Voilà six mois que le Conseil constitutionnel a été saisi, par Farida Amrani (La France insoumise) et Gauthier Albignac, concernant l’élection à l’Assemblée nationale de l’ancien Premier ministre. Les recours portaient à la fois sur le financement et le déroulé de la campagne de Manuel Valls, et sur des votes et des dépouillements jugés suspects.
Dans une décision argumentée rendue publique le vendredi 8 décembre, les «sages» écartent d'abord la plupart des griefs, pour se concentrer sur les décomptes litigieux et les signatures des registres de vote pointés du doigt par les opposants à Manuel Valls.
Après cette décision, vous nous avez posé de nombreuses questions sur CheckNews.fr, et nous y avons répondu.
Le Conseil constitutionnel a-t-il indiqué que 66 votes doivent être regardés comme des irrégularités ?
Question posée par Aymane
Les «sages» ont examiné les 141 signatures dont Farida Amrani et son suppléant ont mis en doute l'authenticité. Parmi elles, 31 étaient discutées parce qu'une signature à l'encre recouvrait une signature au crayon, selon les insoumis. Mais le Conseil constitutionnel leur a opposé que cela n'était avéré que dans un cas et que ce fait «ne révèle par lui-même aucune irrégularité».
Parmi les 110 cas litigieux restants, 108 ont été clairement identifiés par les requérants.
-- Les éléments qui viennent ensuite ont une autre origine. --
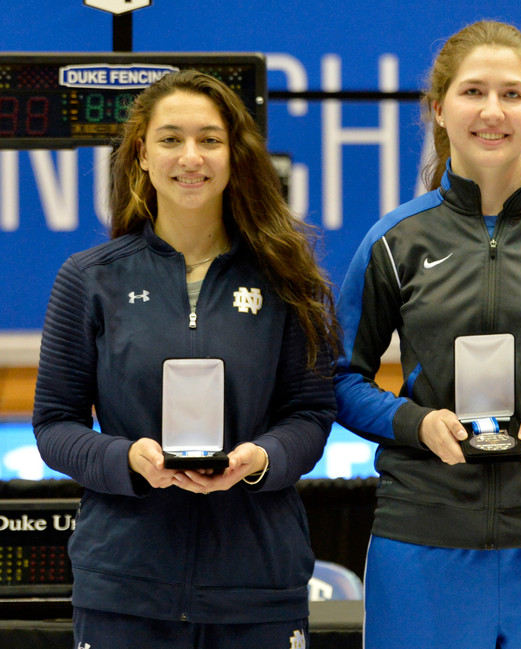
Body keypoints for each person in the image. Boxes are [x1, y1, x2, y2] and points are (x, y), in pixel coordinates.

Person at [333, 20, 521, 649]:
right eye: (473, 92)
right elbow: (339, 377)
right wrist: (415, 424)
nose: (492, 112)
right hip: (424, 533)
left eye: (512, 94)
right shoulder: (396, 240)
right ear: (439, 109)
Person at [33, 70, 340, 648]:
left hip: (258, 588)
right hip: (125, 589)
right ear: (142, 155)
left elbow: (311, 413)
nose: (190, 157)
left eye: (210, 139)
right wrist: (128, 460)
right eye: (171, 139)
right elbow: (54, 425)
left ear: (235, 155)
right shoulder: (89, 278)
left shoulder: (286, 277)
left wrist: (261, 458)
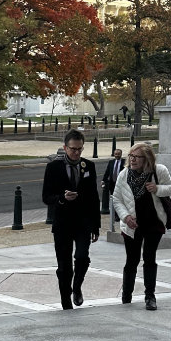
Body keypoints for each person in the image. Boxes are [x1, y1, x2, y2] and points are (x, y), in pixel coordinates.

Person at [112, 143, 171, 311]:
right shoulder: (124, 174)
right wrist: (126, 217)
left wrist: (158, 188)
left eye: (137, 157)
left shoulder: (159, 171)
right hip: (132, 224)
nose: (133, 159)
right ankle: (127, 295)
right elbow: (117, 199)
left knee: (149, 259)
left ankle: (150, 296)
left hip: (153, 223)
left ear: (147, 159)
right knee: (131, 260)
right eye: (131, 156)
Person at [42, 129, 101, 309]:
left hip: (83, 222)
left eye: (79, 149)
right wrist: (61, 197)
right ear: (65, 147)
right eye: (73, 149)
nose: (76, 153)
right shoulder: (53, 167)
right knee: (64, 266)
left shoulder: (88, 166)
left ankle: (77, 287)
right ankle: (65, 300)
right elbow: (46, 197)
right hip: (63, 223)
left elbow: (94, 197)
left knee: (82, 257)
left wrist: (96, 226)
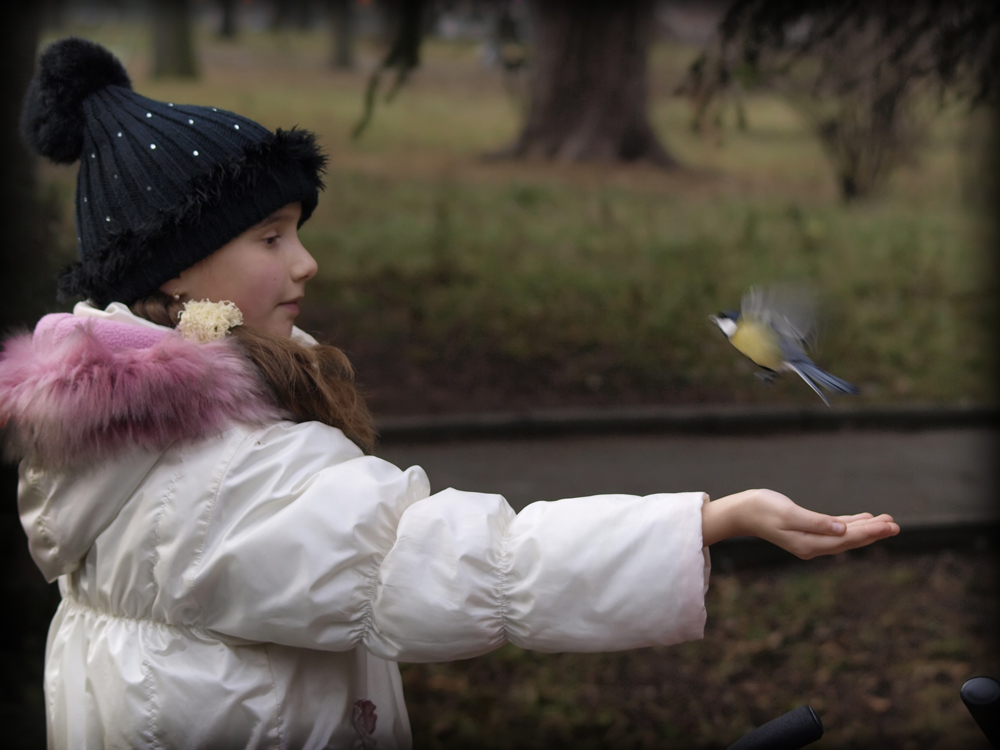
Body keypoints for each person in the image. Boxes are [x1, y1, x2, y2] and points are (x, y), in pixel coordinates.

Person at [0, 37, 899, 750]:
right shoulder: (222, 481)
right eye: (269, 237)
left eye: (297, 232)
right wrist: (706, 520)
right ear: (176, 266)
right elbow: (462, 561)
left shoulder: (133, 430)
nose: (306, 262)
A chaque fois, ils estiment que la signature du second tour diffère de celle du premier, ce qui devrait permettre d’annuler le vote.
Selon les «sages», l'argument ne tient pas pour 42 paires de paraphes. Soit que les différences entre les signatures des deux tours sont peu probantes, parce qu'elles sont «imputables au fait que le mandant a voté à l'un des deux tours, que l'électeur a utilisé successivement un paraphe ou sa signature ou encore, pour les femmes mariées, leur nom de famille ou leur nom d'usage», ou qu'elles «s'expliquent, ainsi qu'en a formellement attesté une des électrices, par un problème de santé survenu entre les deux tours et l'ayant contrainte à signer d'une autre main».
Si 42 des 108 votes sont jugés réguliers, les 66 autres ne le sont pas. Les «sages» écrivent que «66 votes, correspondant à des différences de signature significatives [entre le premier et le second tour] doivent être regardés comme irrégulièrement exprimés.»
On peut donc répondre à votre question par l’affirmative.
De quel genre d’irrégularités parle-t-on ?
Question posée par Stéphane
Comme expliqué dans la précédente réponse, les principales irrégularités constatées par le Conseil constitutionnel portent sur les «66 votes correspondant à des différences de signature significatives».
Comment se fait-il que l’élection a été quand même validée ?
Question posée par Aymane
Parce que le nombre de ces votes «irrégulièrement exprimés» (66) est inférieur à la différence de voix entre les deux candidats au second tour (139), selon le dépouillement opéré en juin.
Est-ce que le Conseil constitutionnel a clairement déclaré que Manuel Valls a triché ?
Question posée par Guillaume
Non, le Conseil constitutionnel n'écrit rien de tel. Yves Claisse, l'avocat de l'intéressé, est d'ailleurs ferme sur ce point : «Nul ne peut imputer à Manuel Valls d'être le concepteur de ces fraudes.» Et de marteler : «Nul ne peut dire qu'il en a tiré profit.»
En effet, rien ne permet de dire que les 66 votes exprimés de manière irrégulière selon le Conseil constitutionnel étaient des votes favorables à Manuel Valls.
Comment expliquer, dans une même circonscription, que le nombre d’inscrit augmente entre le premier et le second tour des législatives ? Ce fut le cas dans la circonscription de Manuel Valls.
Question posée par Romain
L'un des recours d'Amrani contre Valls portait sur «l'augmentation du nombre d'électeurs inscrits sur les listes électorales de la commune de Courcouronnes, qui a progressé de 23 électeurs entre le premier et le second tour».
La réponse du Conseil constitutionnel ? «Le nombre d'électeurs inscrits est demeuré égal à 897 à chacun des deux tours» sur la liste d'émargement de l'unique bureau de vote de la commune. Quant au nombre de 920 retenus pour le second tour par la commission chargée du recensement général des votes pour la circonscription, c'est une «erreur d'interprétation des mentions de la liste d'émargement et du procès-verbal du bureau de vote. Cette erreur ne révèle pas de tentative de fraude et est d'ailleurs restée sans influence sur le nombre des suffrages recensés pour chacun des deux candidats du second tour».
Sur les 293 saisines du Conseil constitutionnel postérieures aux élections législatives, les «sages» doivent encore en trancher une vingtaine.